The deletion is crucial because offering informed consent for surgery requires a patient to accept risks in balance with an expectation of benefit. A patient cannot be appropriately informed when no evidence of benefit exists and evidence of postoperative risk is extremely limited.

Now, I am not declaring that ACOG acted with bias because of a financial conflict of interest with industry in this instance; the fact that a financial conflict of interest exists for ACOG, however, cannot be disputed if one examines the College’s Annual Report, where contributors are listed. (For a comprehensive, if disillusioning, treatise on the many effects of financial conflict of interest within medicine, I recommend the book On The Take.5 )

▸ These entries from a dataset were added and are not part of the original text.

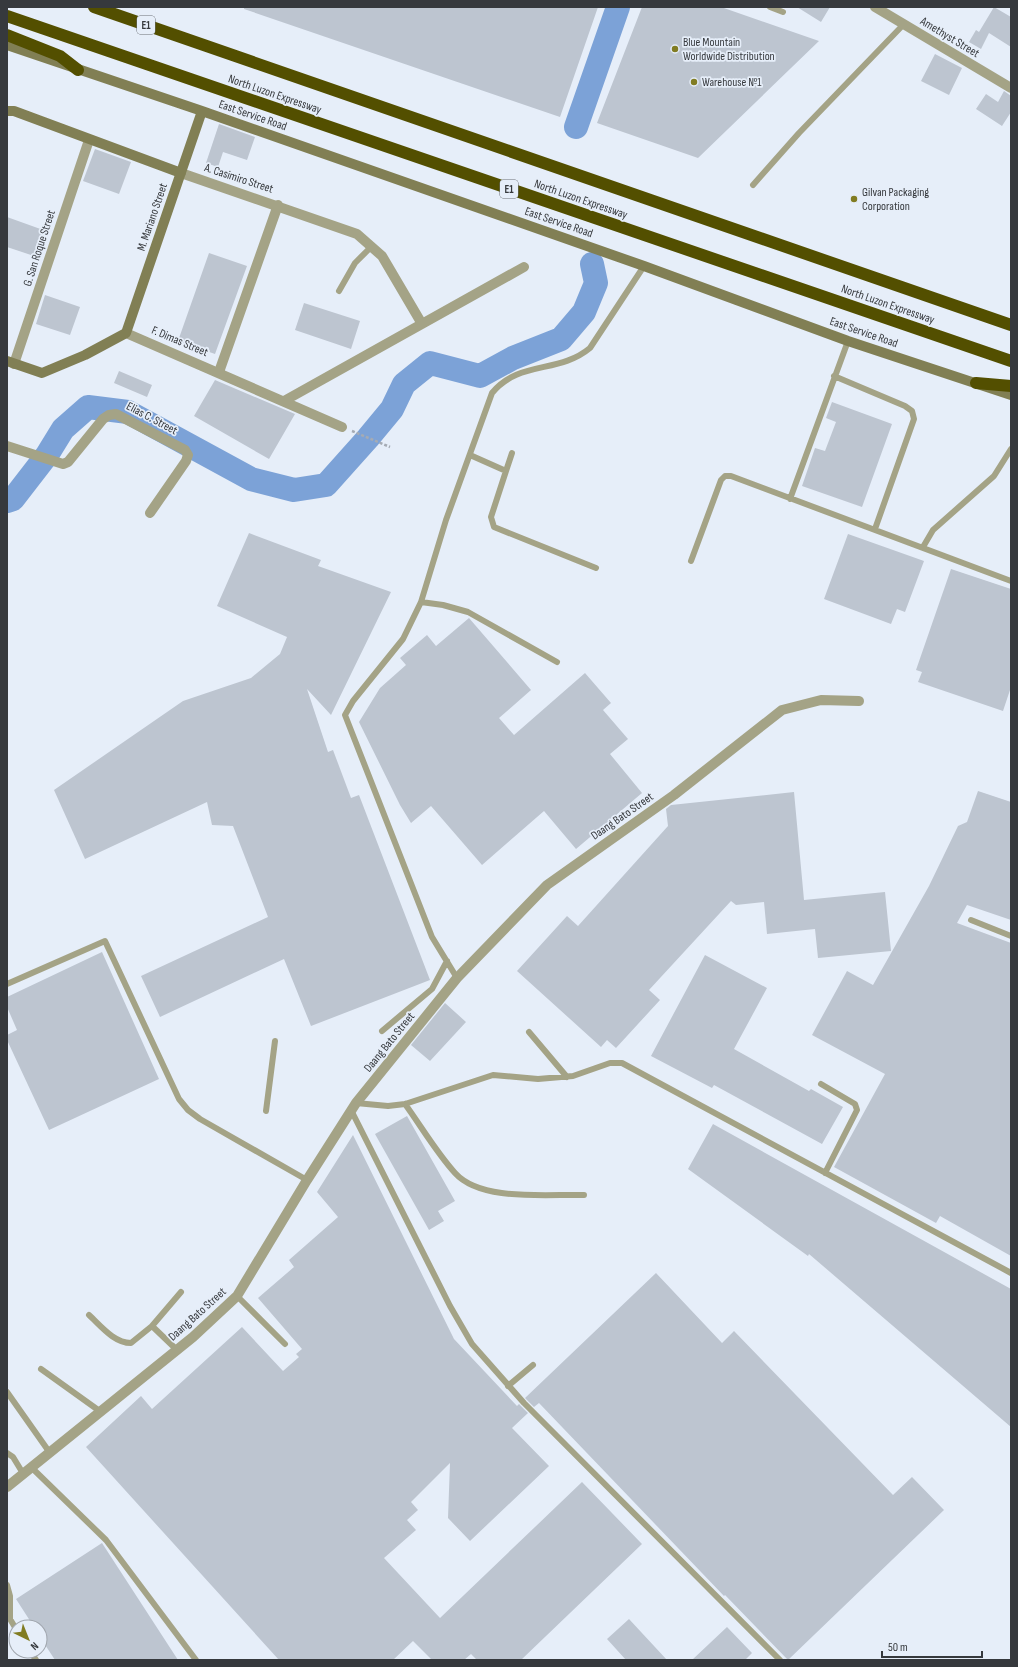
<svg xmlns="http://www.w3.org/2000/svg" width="1018" height="1667" viewBox="0 0 1018 1667" font-family="'Sofia Sans Condensed',sans-serif">
<style>
.lines{fill:none;stroke-linecap:round;stroke-linejoin:round}
.river{stroke:#7ca2d7;stroke-width:24}
.building{fill:#bdc5d0}
.path{stroke:#a5abb4;stroke-width:2.5;stroke-dasharray:3 2;stroke-linecap:butt}
.lane{stroke:#a4a386;stroke-width:6}
.street{stroke:#a4a386;stroke-width:10}
.secondary{stroke:#817f54;stroke-width:10}
.highway{stroke:#534f00;stroke-width:12}
.poi-dot{fill:#817c22;stroke:#e6eef9;stroke-width:1.5}
.labels{text-anchor:middle;stroke-width:3.5;stroke-linejoin:round;paint-order:stroke}
.shield{fill:#e6eef9;stroke:#6b6f75;stroke-width:1}
.shield-label{font-size:11px;font-weight:bold;fill:#36393d}
.street-label{font-size:12px;fill:#36393d;stroke:#e6eef9}
.poi-label{font-size:12px;fill:#36393d;stroke:#e6eef9;text-anchor:start}
</style>
<rect width="100%" height="100%" fill="#e6eef9"/>
<g class="lines">
<path class="river" d="M576,127L618,7
M7,501L13,499L47,455L63,429L88,407L128,412L251,479L294,490L326,485L368,438L392,409L404,384L430,363L480,376L513,358L561,339L584,312L596,283L592,264"/>
</g>
<path class="building" d="M244,7H598L560,117L244,9Z
M642,7H721L819,41L698,158L597,123Z
M797,7H830L821,22Z
M994,7L1011,17V47L989,33L981,49L969,42L976,30L979,32Z
M935,54L962,68L949,95L921,81Z
M1004,91L1011,96V112L1002,126L976,109L986,94L998,102Z
M219,124L255,137L247,160L223,152L218,167L206,163Z
M95,149L131,162L119,194L83,181Z
M7,217L46,231L37,257L7,247Z
M209,253L247,266L215,354L178,341Z
M45,295L80,307L70,335L36,324Z
M304,303L360,321L351,349L295,330Z
M119,371L152,385L147,397L114,383Z
M215,380L295,414L269,459L194,416Z
M832,402L892,424L862,507L802,486L815,448L825,451L836,422L826,418Z
M249,533L321,560L318,566L391,592L331,715L307,689L328,752L333,750L351,798L359,795L430,980L311,1026L284,959L160,1017L141,976L268,917L233,826L212,825L207,802L85,859L54,790L183,701L251,678L280,654L287,637L217,606Z
M848,534L924,561L905,612L897,609L891,624L824,599Z
M951,569L1011,589V687L1003,711L918,682L922,672L916,670Z
M469,618L531,690L499,718L514,735L585,673L611,703L603,710L628,739L610,754L642,793L576,849L544,811L482,865L431,806L411,823L400,805L359,722L380,688L406,665L400,658L427,635L436,646Z
M978,791L1011,802V920L967,905L957,923L1011,943V1256L940,1216L936,1223L834,1167L885,1074L812,1035L847,971L873,985L929,886L958,826L967,822Z
M794,792L804,900L885,892L891,951L818,958L815,929L767,934L764,902L736,905L731,901L649,990L660,1000L616,1048L607,1040L601,1047L517,971L567,916L578,926L668,826L666,809L671,805Z
M102,952L159,1079L49,1130L7,1040V1035L17,1030L7,1007V997Z
M705,955L767,988L734,1049L809,1091L811,1089L843,1107L822,1144L714,1085L712,1088L651,1056Z
M445,1003L466,1022L430,1061L411,1045Z
M407,1116L455,1201L438,1211L444,1221L429,1230L375,1134Z
M713,1124L1011,1289V1427L809,1254L808,1256L688,1169Z
M353,1135L454,1339L517,1406L519,1404L528,1413L512,1428L549,1466L470,1541L448,1518L450,1463L411,1502L418,1510L407,1520L416,1530L384,1558L440,1618L582,1482L642,1544L521,1660H477L471,1654L464,1660H432L413,1641L393,1660H279L86,1447L141,1396L152,1409L242,1327L283,1371L299,1357L296,1354L302,1349L258,1298L294,1267L289,1260L338,1217L317,1192Z
M656,1273L722,1343L734,1331L893,1495L912,1477L944,1510L788,1660L725,1595L724,1596L539,1403L534,1407L525,1398Z
M102,1543L178,1660H55L40,1637V1627H34L16,1599Z
M629,1619L667,1660H626L607,1639Z
M727,1627L752,1653L745,1660H692Z"/>
<g class="lines">
<path class="path" d="M352,431L390,447"/>
<path class="lane" d="M770,7L783,12
M753,185L799,133L904,24
M339,291L355,263L372,246
M834,376L905,406L912,411L914,419L875,529
M470,455L506,471L512,453
M506,471L491,517L494,527L596,568
M790,499L848,341
M923,547L933,530L994,476L1011,449
M691,561L721,480L725,476H731L1011,581
M421,602L443,605L468,612L557,662
M971,920L1011,936
M457,978L432,937L345,715L353,701L403,639L421,602L446,520L492,393C519,360 559,374 590,348L644,266
M7,984L105,941L179,1099L188,1110L200,1119L307,1180
M382,1031L432,989L447,961
M529,1032L567,1077
M821,1084L855,1104L857,1110L825,1173
M356,1103L388,1106L405,1104L493,1075L538,1079L573,1076L610,1063H622L1011,1273
M405,1104C421,1126 436,1152 455,1173C481,1202 547,1194 584,1195
M351,1110L450,1306L472,1344L524,1403L780,1660
M266,1111L275,1041
M237,1296L285,1344
M89,1315C101,1326 114,1343 131,1343L152,1326
M177,1350L152,1326L181,1292
M41,1369L101,1412
M508,1386L533,1365
M7,1392L50,1453
M7,1453L13,1457L24,1475
M32,1468L106,1540L196,1660
M7,1585L10,1596V1619L16,1629
M30,1651L36,1660"/>
<path class="street" d="M875,7L1011,88
M181,173L357,234L382,256L422,324
M126,333L342,427
M14,364L89,140
M219,372L278,205
M284,401L524,267
M7,446L63,464L68,462L103,419L109,415L116,414L185,450L188,455L186,461L150,513
M7,1487L193,1337L237,1296L307,1180L356,1103L457,978L547,885L674,795L782,710L821,700L859,701"/>
<path class="secondary" d="M7,45L202,111L644,266L848,341L1011,395
M7,111H14L181,173
M7,361L42,373L85,355L126,333L202,111"/>
<path class="highway" d="M94,7L1011,325
M7,16L1011,361
M7,35L60,56L78,70
M976,383L1011,386"/>
</g>
<g class="poi-dot">
<circle cx="675" cy="49" r="4"/>
<circle cx="694" cy="82" r="4"/>
<circle cx="854" cy="199" r="4"/>
</g>
<g class="labels">
<g class="shield">
<rect x="137" y="16" width="18" height="18" rx="3"/>
<rect x="500" y="180" width="18" height="18" rx="3"/>
</g>
<g class="shield-label">
<text x="146" y="29">E1</text>
<text x="509" y="193">E1</text>
</g>
<g class="street-label">
<text transform="translate(950 37) rotate(31)" y="4">Amethyst Street</text>
<text transform="translate(275 94) rotate(19)" y="4">North Luzon Expressway</text>
<text transform="translate(253 115) rotate(19)" y="4">East Service Road</text>
<text transform="translate(239 178) rotate(18)" y="4">A. Casimiro Street</text>
<text transform="translate(581 199) rotate(19)" y="4">North Luzon Expressway</text>
<text transform="translate(152 217) rotate(-71)" y="4">M. Mariano Street</text>
<text transform="translate(559 222) rotate(19)" y="4">East Service Road</text>
<text transform="translate(39 248) rotate(-72)" y="4">G. San Roque Street</text>
<text transform="translate(888 304) rotate(19)" y="4">North Luzon Expressway</text>
<text transform="translate(864 332) rotate(19)" y="4">East Service Road</text>
<text transform="translate(180 341) rotate(23)" y="4">F. Dimas Street</text>
<text transform="translate(152 418) rotate(28)" y="4">Elias C. Street</text>
<text transform="translate(622 816) rotate(-35)" y="4">Daang Bato Street</text>
<text transform="translate(389 1042) rotate(-51)" y="4">Daang Bato Street</text>
<text transform="translate(197 1314) rotate(-42)" y="4">Daang Bato Street</text>
</g>
<g class="poi-label">
<text x="683" y="46">Blue Mountain<tspan x="683" dy="14">Worldwide Distribution</tspan></text>
<text x="702" y="86">Warehouse №1</text>
<text x="862" y="196">Gilvan Packaging<tspan x="862" dy="14">Corporation</tspan></text>
</g>
</g>
<rect width="1018" height="1667" fill="none" stroke="#36393d" stroke-width="16"/>
<g transform="translate(28 1639) rotate(137)"><circle r="19" fill="#e6eef9" stroke="#a0a6ae"/>
<path d="M0-3L7 15L0 10L-7 15Z" fill="#817c22"/>
<text y="-6" font-size="11" font-weight="bold" text-anchor="middle" fill="#36393d">N</text>
</g>
<path d="M882 1651v6h100v-6" fill="none" stroke="#36393d" stroke-width="2"/>
<text x="888" y="1651" font-size="12" fill="#36393d" stroke="#e6eef9" stroke-width="3" paint-order="stroke">50 m</text>
</svg>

How ACOG revised a section of its Clinical Practice Bulletin on pelvic organ prolapse

Differences between the two bulletins are marked in boldface

Bulletin #79 (original wording): “Given the limited data and frequent changes in the marketed products (particularly with regard to type of mesh material itself, which is most closely associated with several of the postoperative risks especially mesh erosion), if clinicians recommend these procedures before evidence of their risk-benefit is fully understood, the procedures should be considered experimental and patients consented for surgery with that understanding.”

Bulletin #84 (revised wording): “Given the limited data and frequent changes in the marketed products for vaginal surgery for prolapse repair (particularly with regard to type of mesh material itself, which is most closely associated with several of the postoperative risks especially mesh erosion), patients should consent to surgery with an understanding of the post-operative risks and lack of long-term outcomes data.”

Case: Radiofrequency therapy. Even when clinical experience demonstrates lack of effectiveness or an unacceptable rate of complications associated with certain techniques or devices, unequivocal evidence of such problems does not always appear in the literature. One example of this is how a technique was translated into a treatment for incontinence by way of its use in other fields.

Radiofrequency has, among other uses, been used to ablate nerves in intractable chronic pain and to address joint instability in orthopedic surgery. Radiofrequency energy was then, by extension, applied transvaginally to tissue (known as “endopelvic” fascia, of a distinctly different nature than parietal fascia involved in orthopedic procedures) surrounding the urethra. The goal was to coagulate “supporting” tissues and “correct” urethral hypermobility that purportedly causes stress incontinence.